When the world’s biggest video game maker opens a state-of-the-art studio in Los Angeles that will be the modern day equivalent of what the brothers Warner did in Burbank in the 1930s, you know video games have achieved a central place in the show biz universe.
Redwood City-based Electronic Arts announced yesterday it would soon move into a $100 million, 245,000 square-foot studio in Playa Vista later this year. Eventually there will be 1000 workers at the West Los Angeles campus, according to John Batter, the EA exec who heads the company’s Los Angeles operations. Currently, EA has some 300 workers employed in the southwest region in Las Vegas, Irvine and Bel-Air, Calif. Batter stresses that the move to the center of the entertainment business has become vital as video games both look-and-feel more like movies and as revenues from video games becomes ever more important to the major studios.

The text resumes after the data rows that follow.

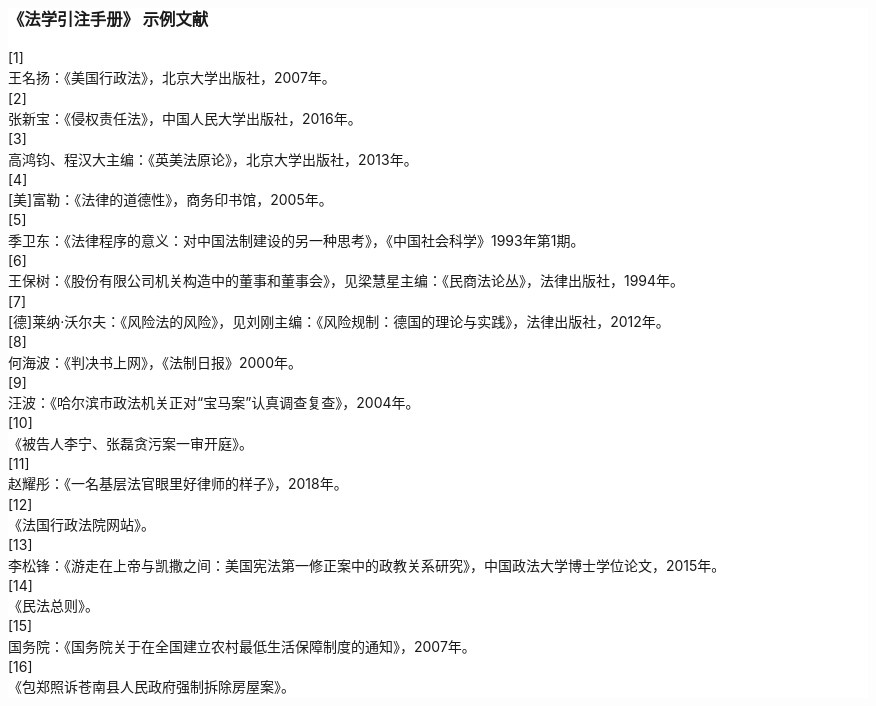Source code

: 

### 《法学引注手册》 示例文献



<div class="csl-bib-body maxoffset-4 second-field-align-flush hangingindent-false">
  <div class="csl-entry">
    <div class="csl-left-margin">[1]</div><div class="csl-right-inline">王名扬：《美国行政法》，北京大学出版社，2007年。</div>
  </div>
  <div class="csl-entry">
    <div class="csl-left-margin">[2]</div><div class="csl-right-inline">张新宝：《侵权责任法》，中国人民大学出版社，2016年。</div>
  </div>
  <div class="csl-entry">
    <div class="csl-left-margin">[3]</div><div class="csl-right-inline">高鸿钧、程汉大主编：《英美法原论》，北京大学出版社，2013年。</div>
  </div>
  <div class="csl-entry">
    <div class="csl-left-margin">[4]</div><div class="csl-right-inline">[美]富勒：《法律的道德性》，商务印书馆，2005年。</div>
  </div>
  <div class="csl-entry">
    <div class="csl-left-margin">[5]</div><div class="csl-right-inline">季卫东：《法律程序的意义：对中国法制建设的另一种思考》，《中国社会科学》1993年第1期。</div>
  </div>
  <div class="csl-entry">
    <div class="csl-left-margin">[6]</div><div class="csl-right-inline">王保树：《股份有限公司机关构造中的董事和董事会》，见梁慧星主编：《民商法论丛》，法律出版社，1994年。</div>
  </div>
  <div class="csl-entry">
    <div class="csl-left-margin">[7]</div><div class="csl-right-inline">[德]莱纳·沃尔夫：《风险法的风险》，见刘刚主编：《风险规制：德国的理论与实践》，法律出版社，2012年。</div>
  </div>
  <div class="csl-entry">
    <div class="csl-left-margin">[8]</div><div class="csl-right-inline">何海波：《判决书上网》，《法制日报》2000年。</div>
  </div>
  <div class="csl-entry">
    <div class="csl-left-margin">[9]</div><div class="csl-right-inline">汪波：《哈尔滨市政法机关正对“宝马案”认真调查复查》，2004年。</div>
  </div>
  <div class="csl-entry">
    <div class="csl-left-margin">[10]</div><div class="csl-right-inline">《被告人李宁、张磊贪污案一审开庭》。</div>
  </div>
  <div class="csl-entry">
    <div class="csl-left-margin">[11]</div><div class="csl-right-inline">赵耀彤：《一名基层法官眼里好律师的样子》，2018年。</div>
  </div>
  <div class="csl-entry">
    <div class="csl-left-margin">[12]</div><div class="csl-right-inline">《法国行政法院网站》。</div>
  </div>
  <div class="csl-entry">
    <div class="csl-left-margin">[13]</div><div class="csl-right-inline">李松锋：《游走在上帝与凯撒之间：美国宪法第一修正案中的政教关系研究》，中国政法大学博士学位论文，2015年。</div>
  </div>
  <div class="csl-entry">
    <div class="csl-left-margin">[14]</div><div class="csl-right-inline">《民法总则》。</div>
  </div>
  <div class="csl-entry">
    <div class="csl-left-margin">[15]</div><div class="csl-right-inline">国务院：《国务院关于在全国建立农村最低生活保障制度的通知》，2007年。</div>
  </div>
  <div class="csl-entry">
    <div class="csl-left-margin">[16]</div><div class="csl-right-inline">《包郑照诉苍南县人民政府强制拆除房屋案》。</div>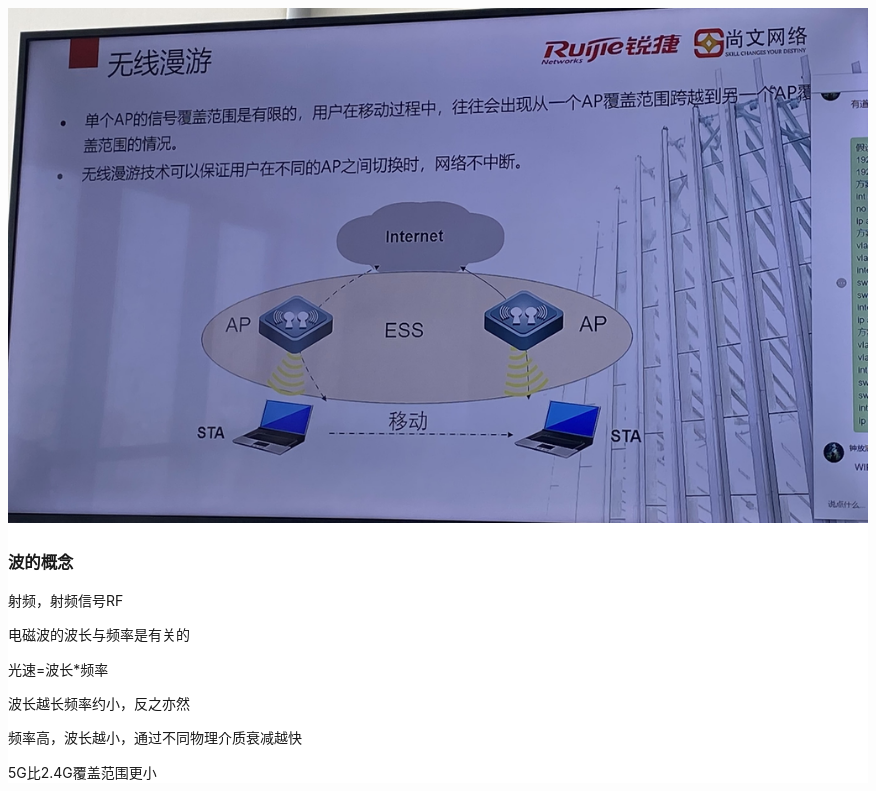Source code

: ![无限漫游概述](./assets/%E6%97%A0%E9%99%90%E6%BC%AB%E6%B8%B8%E6%A6%82%E8%BF%B0.jpg)



### 波的概念

射频，射频信号RF

电磁波的波长与频率是有关的

光速=波长*频率

波长越长频率约小，反之亦然

频率高，波长越小，通过不同物理介质衰减越快

5G比2.4G覆盖范围更小
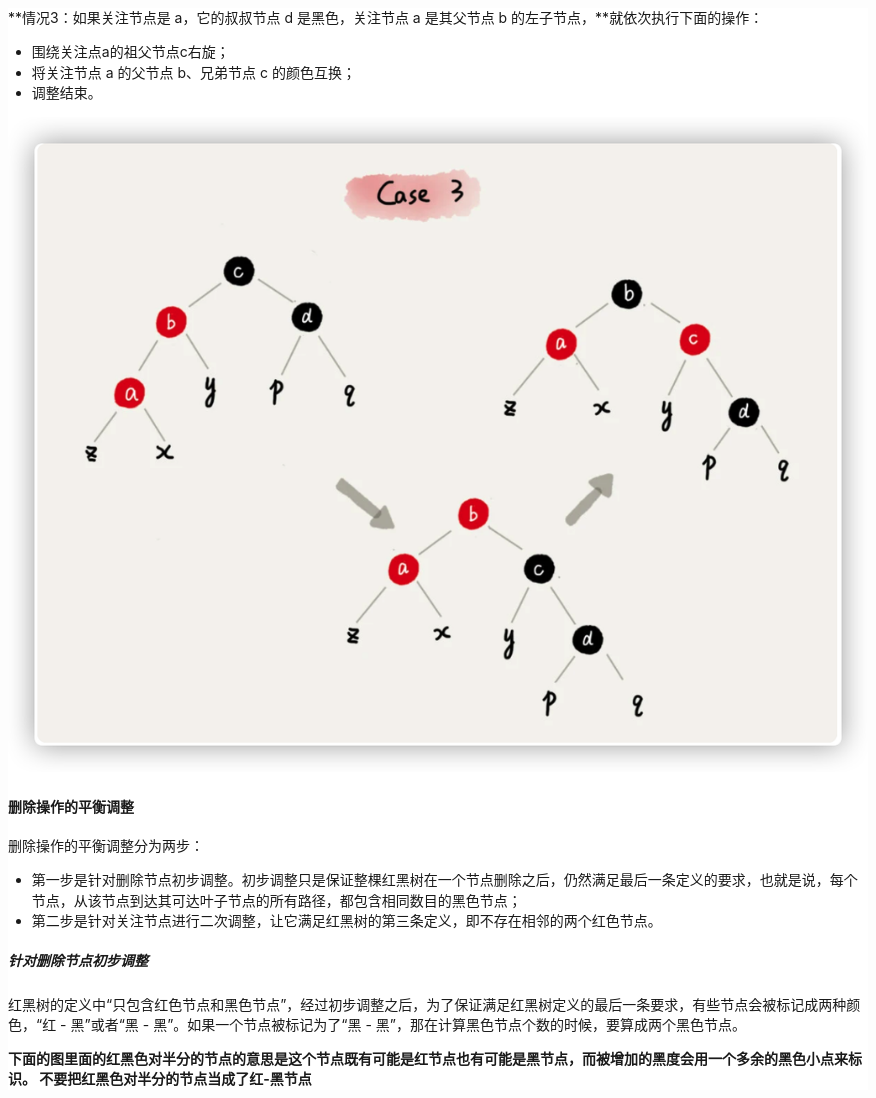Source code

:**情况3：如果关注节点是 a，它的叔叔节点 d 是黑色，关注节点 a 是其父节点 b 的左子节点，**就依次执行下面的操作：

* 围绕关注点a的祖父节点c右旋；
* 将关注节点 a 的父节点 b、兄弟节点 c 的颜色互换；
* 调整结束。

![](../../image/红黑树6.png)

#### 删除操作的平衡调整

删除操作的平衡调整分为两步：

* 第一步是针对删除节点初步调整。初步调整只是保证整棵红黑树在一个节点删除之后，仍然满足最后一条定义的要求，也就是说，每个节点，从该节点到达其可达叶子节点的所有路径，都包含相同数目的黑色节点；
* 第二步是针对关注节点进行二次调整，让它满足红黑树的第三条定义，即不存在相邻的两个红色节点。

##### 针对删除节点初步调整

红黑树的定义中“只包含红色节点和黑色节点”，经过初步调整之后，为了保证满足红黑树定义的最后一条要求，有些节点会被标记成两种颜色，“红 - 黑”或者“黑 - 黑”。如果一个节点被标记为了“黑 - 黑”，那在计算黑色节点个数的时候，要算成两个黑色节点。

**下面的图里面的红黑色对半分的节点的意思是这个节点既有可能是红节点也有可能是黑节点，而被增加的黑度会用一个多余的黑色小点来标识。 不要把红黑色对半分的节点当成了红-黑节点**
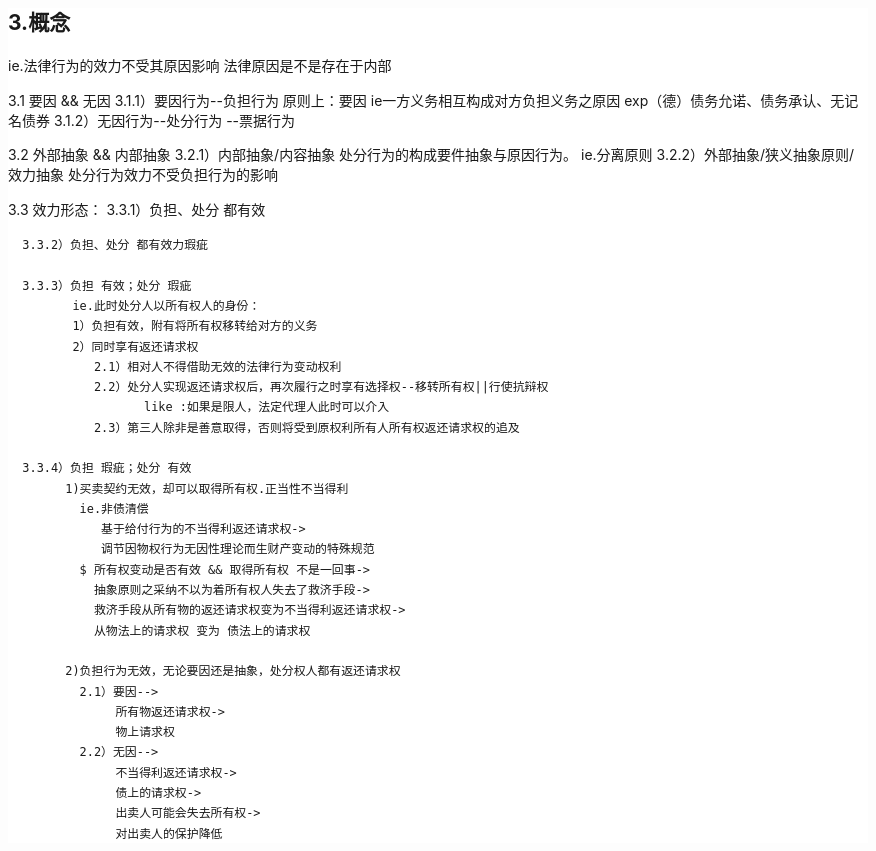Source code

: 
## 3.概念
  ie.法律行为的效力不受其原因影响
     法律原因是不是存在于内部
   
  3.1 要因 && 无因
      3.1.1）要因行为--负担行为
             原则上：要因
             ie一方义务相互构成对方负担义务之原因
             exp（德）债务允诺、债务承认、无记名债券
      3.1.2）无因行为--处分行为
                    --票据行为
 
  3.2 外部抽象 && 内部抽象
      3.2.1）内部抽象/内容抽象
             处分行为的构成要件抽象与原因行为。
             ie.分离原则
      3.2.2）外部抽象/狭义抽象原则/ 效力抽象
             处分行为效力不受负担行为的影响 

  3.3 效力形态：
      3.3.1）负担、处分 都有效
         
      3.3.2）负担、处分 都有效力瑕疵

      3.3.3）负担 有效；处分 瑕疵
             ie.此时处分人以所有权人的身份：
             1）负担有效，附有将所有权移转给对方的义务                                                                 
             2）同时享有返还请求权
                2.1）相对人不得借助无效的法律行为变动权利
                2.2）处分人实现返还请求权后，再次履行之时享有选择权--移转所有权||行使抗辩权
                       like :如果是限人，法定代理人此时可以介入
                2.3）第三人除非是善意取得，否则将受到原权利所有人所有权返还请求权的追及

      3.3.4）负担 瑕疵；处分 有效
            1)买卖契约无效，却可以取得所有权.正当性不当得利
              ie.非债清偿
                 基于给付行为的不当得利返还请求权->
                 调节因物权行为无因性理论而生财产变动的特殊规范
              $ 所有权变动是否有效 && 取得所有权 不是一回事->
                抽象原则之采纳不以为着所有权人失去了救济手段->
                救济手段从所有物的返还请求权变为不当得利返还请求权->
                从物法上的请求权 变为 债法上的请求权

            2)负担行为无效，无论要因还是抽象，处分权人都有返还请求权
              2.1）要因-->
                   所有物返还请求权->
                   物上请求权
              2.2）无因-->
                   不当得利返还请求权->
                   债上的请求权->
                   出卖人可能会失去所有权->
                   对出卖人的保护降低
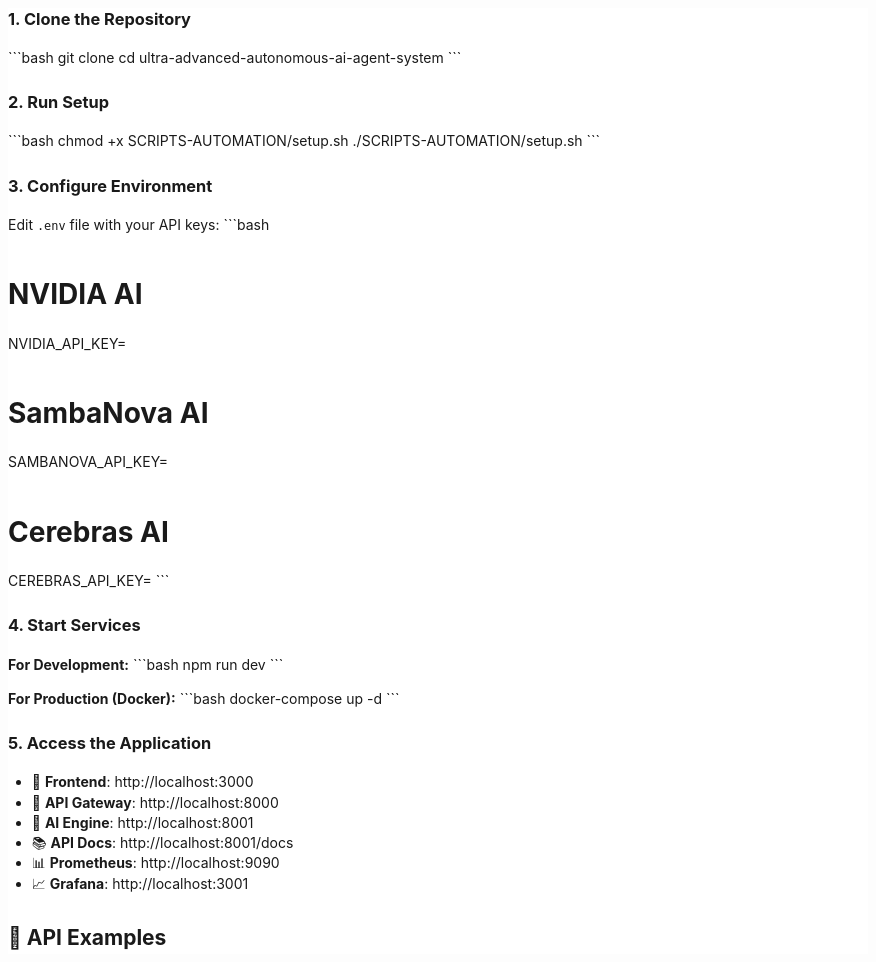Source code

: ### 1. Clone the Repository
\`\`\`bash
git clone <repository-url>
cd ultra-advanced-autonomous-ai-agent-system
\`\`\`

### 2. Run Setup
\`\`\`bash
chmod +x SCRIPTS-AUTOMATION/setup.sh
./SCRIPTS-AUTOMATION/setup.sh
\`\`\`

### 3. Configure Environment
Edit `.env` file with your API keys:
\`\`\`bash
# NVIDIA AI
NVIDIA_API_KEY=

# SambaNova AI
SAMBANOVA_API_KEY=

# Cerebras AI
CEREBRAS_API_KEY=
\`\`\`

### 4. Start Services

**For Development:**
\`\`\`bash
npm run dev
\`\`\`

**For Production (Docker):**
\`\`\`bash
docker-compose up -d
\`\`\`

### 5. Access the Application

- 🎨 **Frontend**: http://localhost:3000
- 🔧 **API Gateway**: http://localhost:8000
- 🧠 **AI Engine**: http://localhost:8001
- 📚 **API Docs**: http://localhost:8001/docs
- 📊 **Prometheus**: http://localhost:9090
- 📈 **Grafana**: http://localhost:3001

## 📖 API Examples
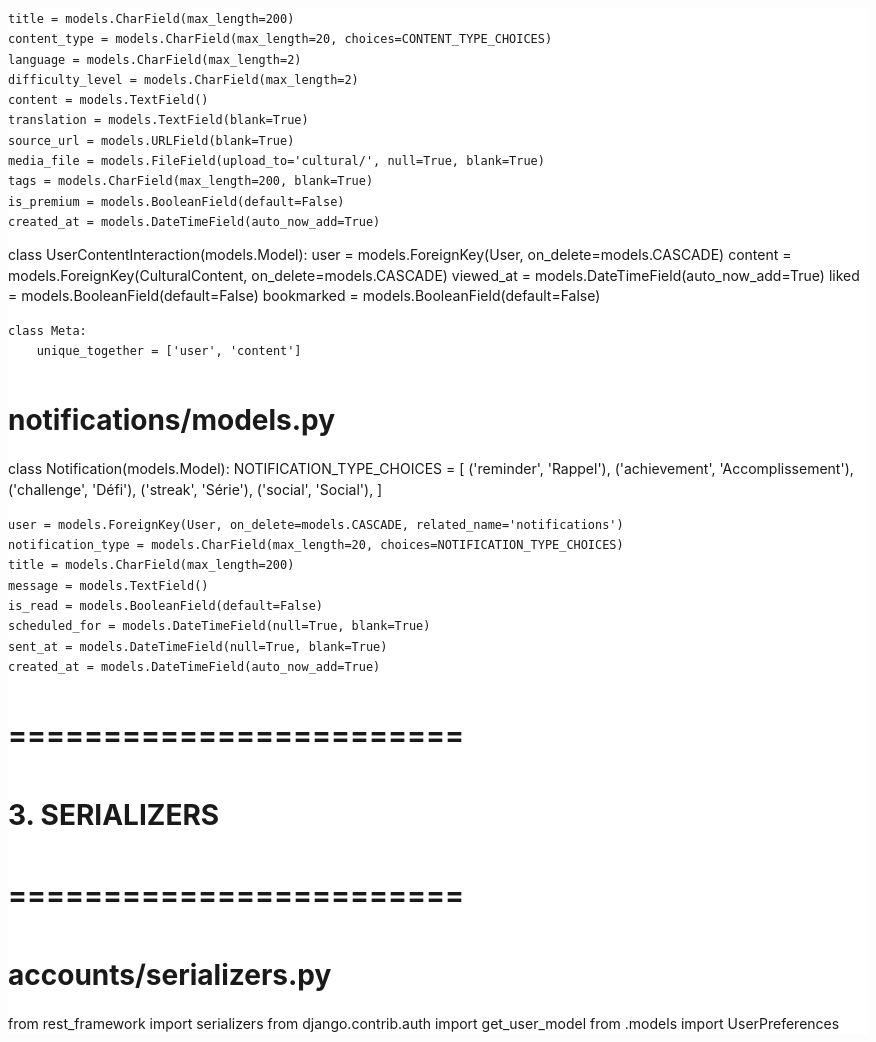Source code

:     title = models.CharField(max_length=200)
    content_type = models.CharField(max_length=20, choices=CONTENT_TYPE_CHOICES)
    language = models.CharField(max_length=2)
    difficulty_level = models.CharField(max_length=2)
    content = models.TextField()
    translation = models.TextField(blank=True)
    source_url = models.URLField(blank=True)
    media_file = models.FileField(upload_to='cultural/', null=True, blank=True)
    tags = models.CharField(max_length=200, blank=True)
    is_premium = models.BooleanField(default=False)
    created_at = models.DateTimeField(auto_now_add=True)

class UserContentInteraction(models.Model):
    user = models.ForeignKey(User, on_delete=models.CASCADE)
    content = models.ForeignKey(CulturalContent, on_delete=models.CASCADE)
    viewed_at = models.DateTimeField(auto_now_add=True)
    liked = models.BooleanField(default=False)
    bookmarked = models.BooleanField(default=False)
    
    class Meta:
        unique_together = ['user', 'content']

# notifications/models.py
class Notification(models.Model):
    NOTIFICATION_TYPE_CHOICES = [
        ('reminder', 'Rappel'),
        ('achievement', 'Accomplissement'),
        ('challenge', 'Défi'),
        ('streak', 'Série'),
        ('social', 'Social'),
    ]
    
    user = models.ForeignKey(User, on_delete=models.CASCADE, related_name='notifications')
    notification_type = models.CharField(max_length=20, choices=NOTIFICATION_TYPE_CHOICES)
    title = models.CharField(max_length=200)
    message = models.TextField()
    is_read = models.BooleanField(default=False)
    scheduled_for = models.DateTimeField(null=True, blank=True)
    sent_at = models.DateTimeField(null=True, blank=True)
    created_at = models.DateTimeField(auto_now_add=True)

# ========================
# 3. SERIALIZERS
# ========================

# accounts/serializers.py
from rest_framework import serializers
from django.contrib.auth import get_user_model
from .models import UserPreferences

The move should be a hey-day and major payday for the region’s animators, artists, modelers, digital texture artists and graphics engineers. With Sony Picture’s Imageworks, Digital Domain and Rhythm & Hues Studios, Inc. all literally a five-minute drive from EA’s campus, the competition for top talent will be even more intense than it is now.
The video game industry is now a $25 billion global business and the $7 billion-plus revenue the biz generates in the U.S. now tops the box office revenues of the film business. EA’s annual revenues last year topped $2.5 billion.